--- BEGIN PROVIDED RECORDS ---
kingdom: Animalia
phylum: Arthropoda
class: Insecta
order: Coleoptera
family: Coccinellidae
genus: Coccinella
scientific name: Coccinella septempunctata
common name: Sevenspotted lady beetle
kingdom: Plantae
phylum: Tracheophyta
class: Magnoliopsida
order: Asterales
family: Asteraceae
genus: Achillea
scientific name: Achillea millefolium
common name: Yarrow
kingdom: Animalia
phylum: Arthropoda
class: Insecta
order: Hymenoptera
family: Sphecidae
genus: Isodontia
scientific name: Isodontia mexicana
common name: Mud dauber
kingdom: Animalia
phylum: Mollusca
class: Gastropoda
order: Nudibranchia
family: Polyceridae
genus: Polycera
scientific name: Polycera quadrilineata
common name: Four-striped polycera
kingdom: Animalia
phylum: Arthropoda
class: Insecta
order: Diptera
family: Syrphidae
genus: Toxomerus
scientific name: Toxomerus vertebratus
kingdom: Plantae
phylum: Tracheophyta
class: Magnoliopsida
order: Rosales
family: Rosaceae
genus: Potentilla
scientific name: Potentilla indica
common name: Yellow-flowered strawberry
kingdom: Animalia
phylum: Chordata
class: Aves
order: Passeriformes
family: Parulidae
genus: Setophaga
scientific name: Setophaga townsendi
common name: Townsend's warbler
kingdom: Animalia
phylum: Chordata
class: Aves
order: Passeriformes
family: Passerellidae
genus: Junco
--- END PROVIDED RECORDS ---
**THE REQUEST**
Reproduce every one of the lines above word for word and in the same order.

**RESPONSE**
kingdom: Animalia
phylum: Arthropoda
class: Insecta
order: Coleoptera
family: Coccinellidae
genus: Coccinella
scientific name: Coccinella septempunctata
common name: Sevenspotted lady beetle
kingdom: Plantae
phylum: Tracheophyta
class: Magnoliopsida
order: Asterales
family: Asteraceae
genus: Achillea
scientific name: Achillea millefolium
common name: Yarrow
kingdom: Animalia
phylum: Arthropoda
class: Insecta
order: Hymenoptera
family: Sphecidae
genus: Isodontia
scientific name: Isodontia mexicana
common name: Mud dauber
kingdom: Animalia
phylum: Mollusca
class: Gastropoda
order: Nudibranchia
family: Polyceridae
genus: Polycera
scientific name: Polycera quadrilineata
common name: Four-striped polycera
kingdom: Animalia
phylum: Arthropoda
class: Insecta
order: Diptera
family: Syrphidae
genus: Toxomerus
scientific name: Toxomerus vertebratus
kingdom: Plantae
phylum: Tracheophyta
class: Magnoliopsida
order: Rosales
family: Rosaceae
genus: Potentilla
scientific name: Potentilla indica
common name: Yellow-flowered strawberry
kingdom: Animalia
phylum: Chordata
class: Aves
order: Passeriformes
family: Parulidae
genus: Setophaga
scientific name: Setophaga townsendi
common name: Townsend's warbler
kingdom: Animalia
phylum: Chordata
class: Aves
order: Passeriformes
family: Passerellidae
genus: Junco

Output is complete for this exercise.